# [THE EXERCISE]
Edit the records below so that every "scientific name" becomes "species", leaving all other text unchanged. Reproduce every record without the pictures.

Entries taken from a collection:
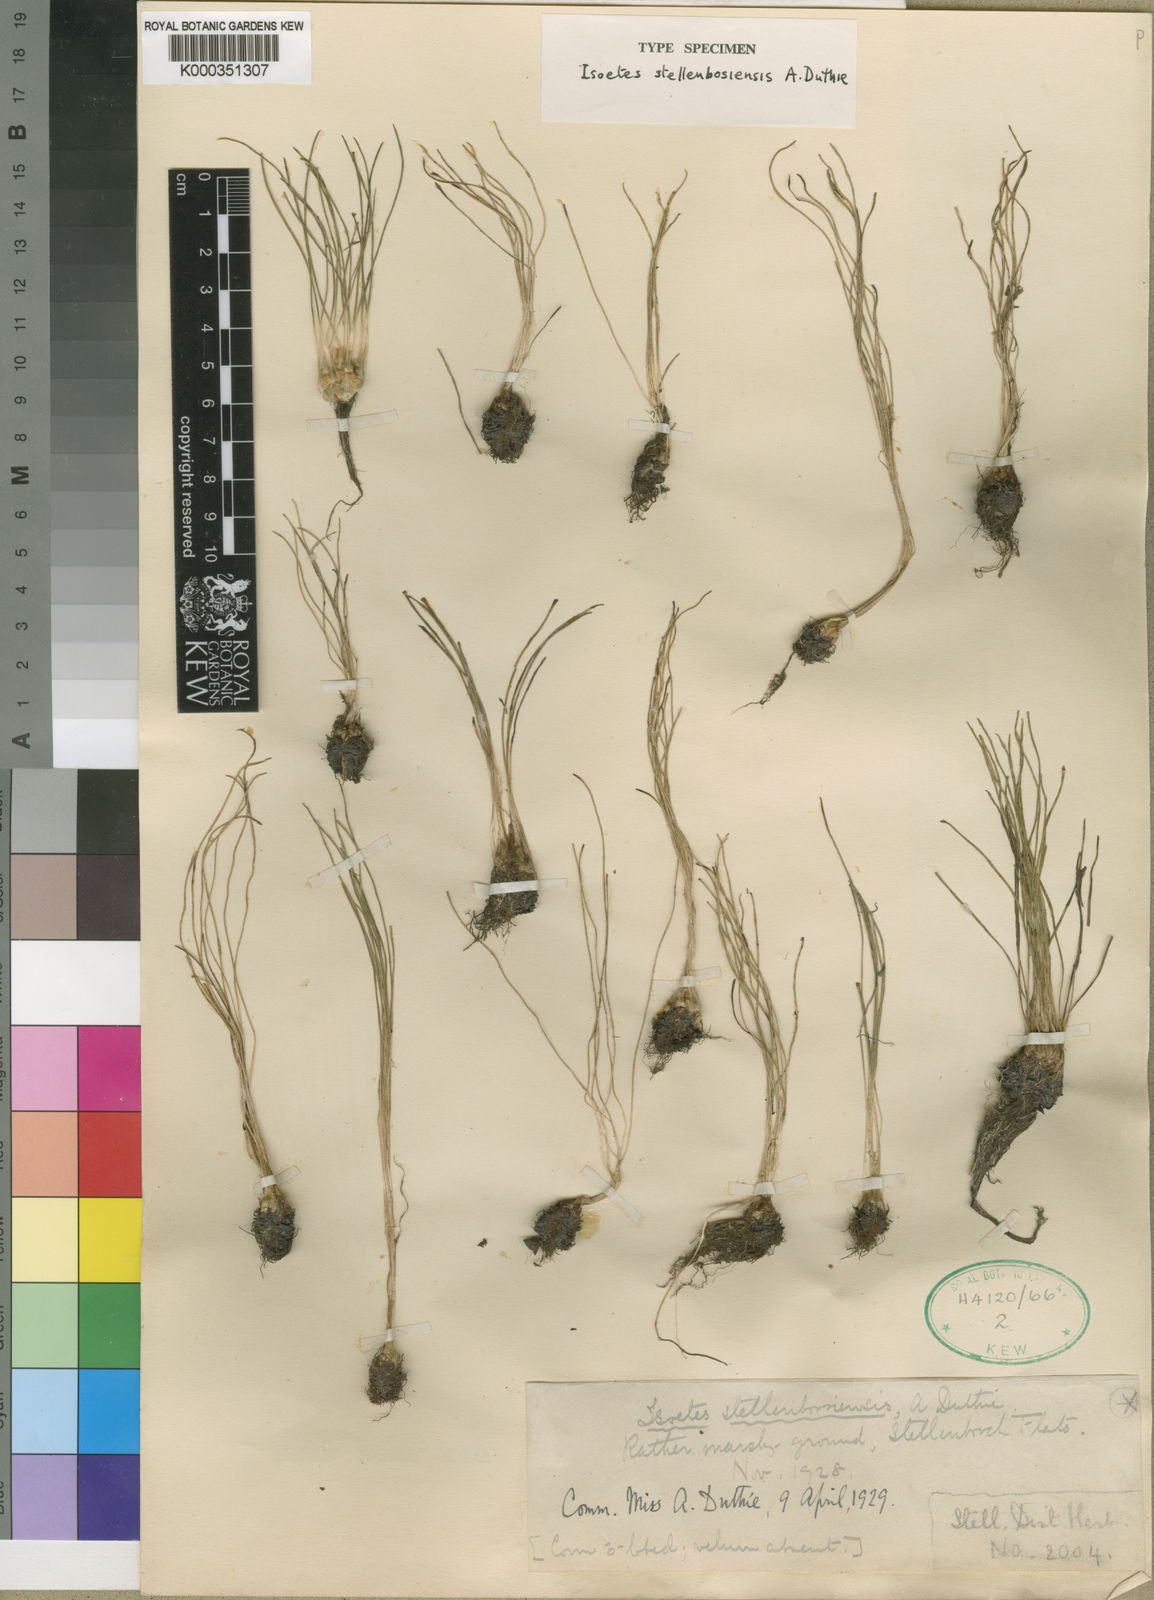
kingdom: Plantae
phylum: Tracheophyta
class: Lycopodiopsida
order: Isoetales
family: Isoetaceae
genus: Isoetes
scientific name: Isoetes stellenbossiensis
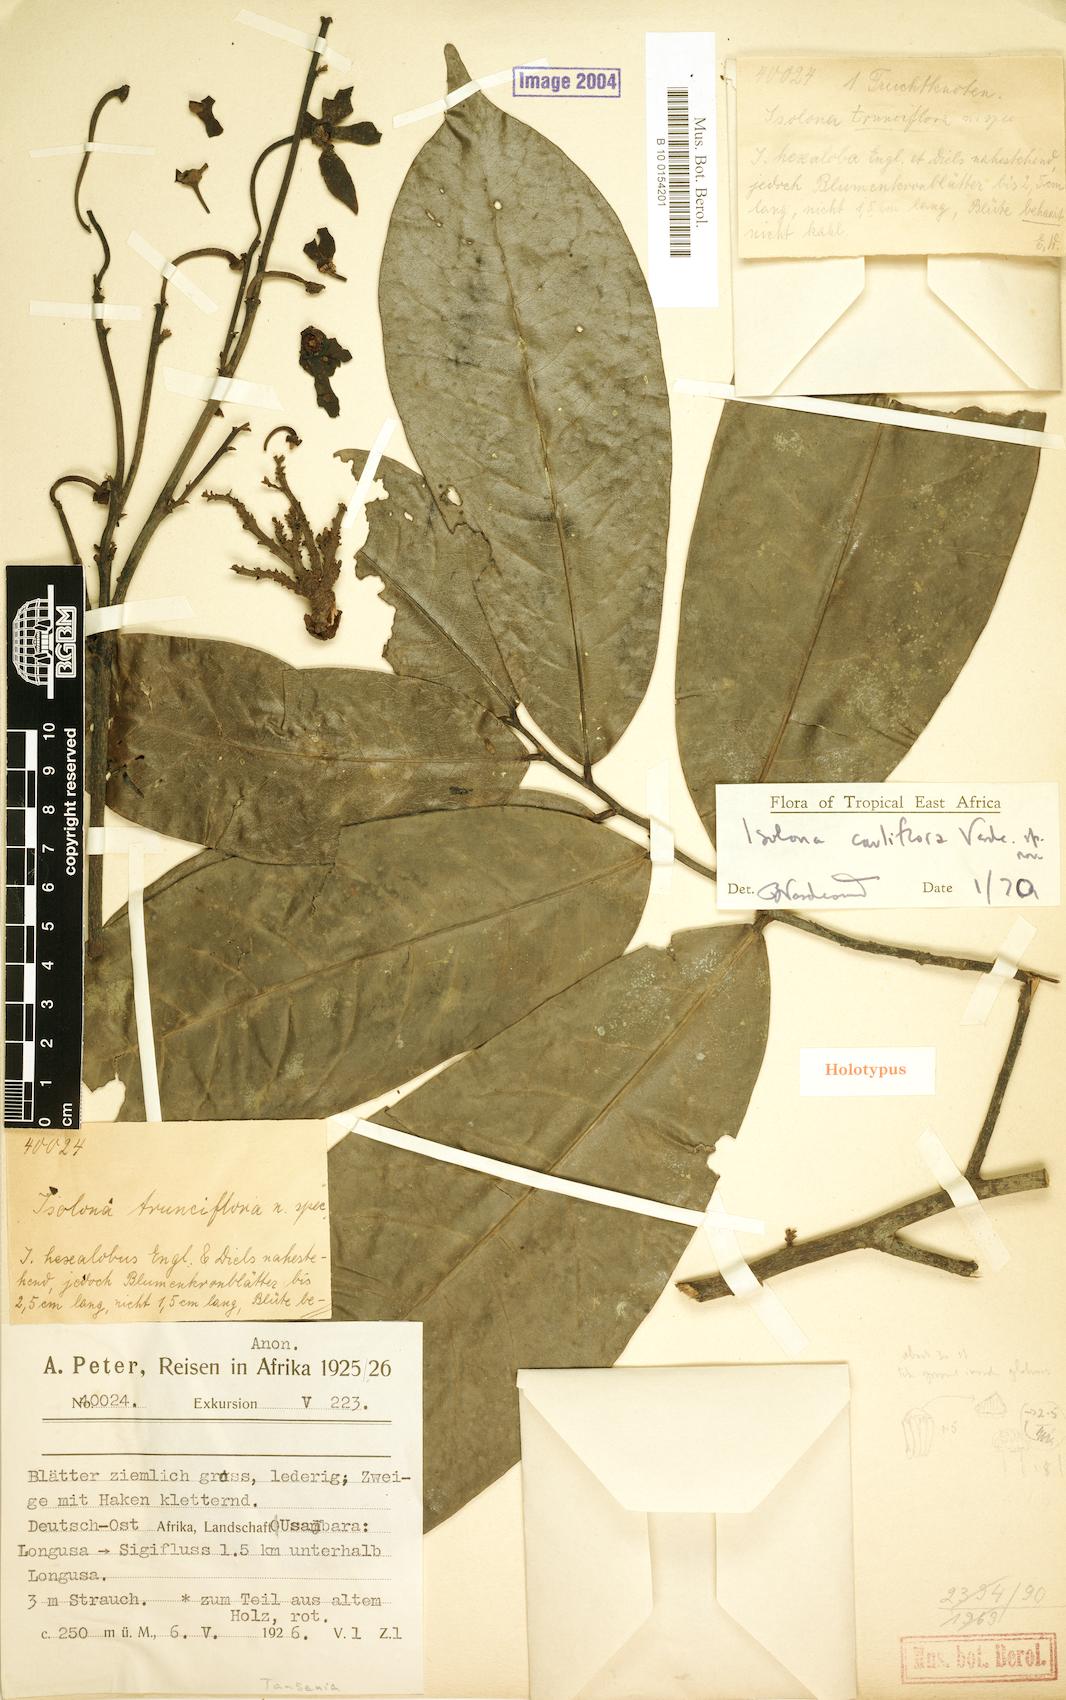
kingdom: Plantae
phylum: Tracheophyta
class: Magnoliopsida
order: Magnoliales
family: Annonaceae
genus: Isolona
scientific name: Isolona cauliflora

# [PROBLEM SOLUTION]
kingdom: Plantae
phylum: Tracheophyta
class: Lycopodiopsida
order: Isoetales
family: Isoetaceae
genus: Isoetes
species: Isoetes stellenbossiensis
kingdom: Plantae
phylum: Tracheophyta
class: Magnoliopsida
order: Magnoliales
family: Annonaceae
genus: Isolona
species: Isolona cauliflora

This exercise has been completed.